No single specific answer will apply to everyone.
Trying to enumerate the tools that aren't useful in multiples doesn't seem helpful — there are as many valid answers as there are woodworkers. Instead, then, let's consider the criteria that anyone can use to decide whether they need more than one (or zero, two, three, or ten) of a given tool, or conversely, when they don't need more than some number of that tool.
The cost of a tool should be less than the benefit derived from the tool.
The cost of a tool is more than just the purchase price. Every tool takes up some amount of space and many require a certain amount of maintenance.
The primary benefit of a tool is usually that it facilitates some task, but there's also the pleasure of ownership and sometimes the security or convenience of having an extra copy of the tool.
For most tools, the main benefit of owning more than one copy is time.
You can only use one table saw, router, hammer, or 1/8" chisel tip drill bit at a time, so having more than one isn't necessary but might be convenient.

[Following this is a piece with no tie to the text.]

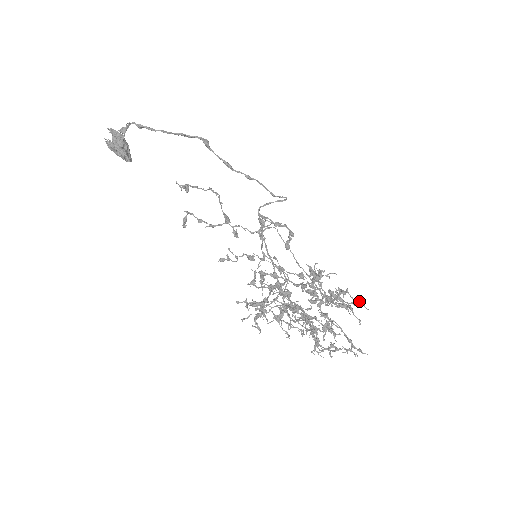
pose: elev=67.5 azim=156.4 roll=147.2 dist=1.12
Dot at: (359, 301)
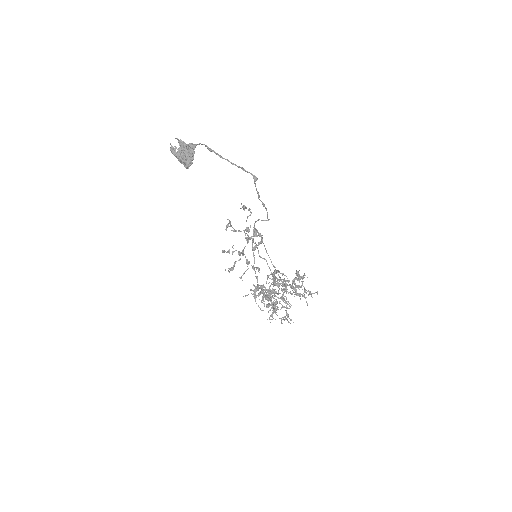
Dot at: occluded
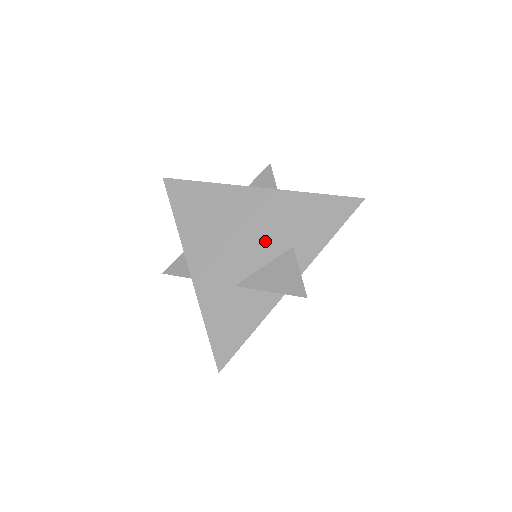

Anything that can be done with two routers can be done with one, but having more than one lets you keep one in a router table or use multiple cutters without changing setups. It's hard to swing two hammers at the same time, but having one in the shop, one in your truck, and your tool bucket saves the trouble of moving a single hammer to different sites.
The higher a tool's cost, the harder it is to justify multiples.
It'd be cool to have a second table saw that's always set up for dadoes, but I can't afford to give up that much space in my small shop. This is a case where the convenience of two doesn't match the cost.
It's harder to justify multiples if they can't be used simultaneously.
Clamps are useful in multiples because they're used in parallel. They're more like fixtures than tools in that they do their work after you've operated them. Most tools are useful while they're being operated, which makes it hard for a single woodworker to benefit from more than one at a time. On the other hand, if you ever work with other people, multiples might make a lot of sense.
It's harder to justify multiples of tools that are seldom used.
If a tool isn't used often, you might not even need one, let alone several. A single adjustable finger dovetail jig can be useful enough to justify the cost even if you only use it a few times a year, but a second adjustable finger dovetail jig really doesn't provide any extra utility.